How much CYA per 10K gallons per Tri-Chlor Puck?

Jun 9, 2007
9
Leander Texas
I have seen posts about how using tri-chlor pucks adds CYA to the water. What I am unclear of is how much CYA I can expect each puck add to the water. If the 3" pucks are 45% available chlorine, what would the approximate PPM per puck increase be per 10K gallons? My CYA reagents are so old they don't work and I really don't want to keep running to the pool store all the time to have it checked.
 
Trichlor is 91.5% available chlorine -- don't forget it has THREE chlorine attached to it and each produces a hypochlorous acid molecule. The molecular weight of Trichlor is 232.4103 g/mole while that of chlorine gas (which is how all chlorine is measured relative to) is 70.906 so 3*(70.906/232.4103) = 91.5%. Cyanuric Acid (CYA) has a molecular weight of 129.075 g/mole. So Trichlor is 129.075 / 232.4103 = 55.5% CYA by weight. These add up to more than 100% because chlorine is measured relative to chlorine gas, not to a single chlorine atom or to hypochlorous acid.
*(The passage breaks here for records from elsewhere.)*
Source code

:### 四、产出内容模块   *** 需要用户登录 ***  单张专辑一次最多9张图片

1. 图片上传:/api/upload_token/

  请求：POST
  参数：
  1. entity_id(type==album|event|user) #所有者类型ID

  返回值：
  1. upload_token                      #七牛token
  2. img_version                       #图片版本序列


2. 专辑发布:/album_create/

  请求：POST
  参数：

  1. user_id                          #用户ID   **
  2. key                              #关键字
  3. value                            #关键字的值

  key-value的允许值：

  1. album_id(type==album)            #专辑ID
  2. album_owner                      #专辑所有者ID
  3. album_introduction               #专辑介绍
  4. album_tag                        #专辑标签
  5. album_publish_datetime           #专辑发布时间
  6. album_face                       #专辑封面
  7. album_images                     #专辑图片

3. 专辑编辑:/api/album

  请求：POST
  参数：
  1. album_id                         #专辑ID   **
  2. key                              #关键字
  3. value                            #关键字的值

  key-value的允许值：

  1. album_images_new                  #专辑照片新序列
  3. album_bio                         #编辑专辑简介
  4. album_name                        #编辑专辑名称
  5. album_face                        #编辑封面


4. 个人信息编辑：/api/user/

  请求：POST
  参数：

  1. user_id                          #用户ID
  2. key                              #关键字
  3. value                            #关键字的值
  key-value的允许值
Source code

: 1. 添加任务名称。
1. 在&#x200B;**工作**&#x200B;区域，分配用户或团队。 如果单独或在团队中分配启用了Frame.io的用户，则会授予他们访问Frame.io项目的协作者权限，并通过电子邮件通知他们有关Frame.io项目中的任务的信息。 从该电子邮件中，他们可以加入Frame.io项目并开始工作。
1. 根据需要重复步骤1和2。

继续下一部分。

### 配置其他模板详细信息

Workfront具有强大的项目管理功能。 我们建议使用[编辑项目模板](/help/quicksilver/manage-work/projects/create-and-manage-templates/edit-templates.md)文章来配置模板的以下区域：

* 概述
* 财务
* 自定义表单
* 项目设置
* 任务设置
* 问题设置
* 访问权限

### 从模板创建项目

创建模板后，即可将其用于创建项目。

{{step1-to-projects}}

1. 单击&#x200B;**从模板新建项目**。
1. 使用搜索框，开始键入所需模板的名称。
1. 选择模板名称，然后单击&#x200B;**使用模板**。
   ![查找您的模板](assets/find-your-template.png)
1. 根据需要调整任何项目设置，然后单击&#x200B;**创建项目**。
The way to look at it is that Trichlor does the following:

Trichlor + 3 Water --> CYA + 3 Chlorine (hypochlorous acid)

The 3" pucks unfortunately vary in weight being 6, 7 or 8 ounces (there are also 1" 3-ounce tabs and 1/2" 1-ounce tabs). If I assume 8-ounce pucks, then one in 10,000 gallons adds 5.5 ppm FC and 3.3 ppm CYA. The general rule regardless of puck weight or size is that for every 1 ppm FC you add using Trichlor, you also increase CYA by about 0.6 ppm (note that 55.5% / 91.5% = 0.61).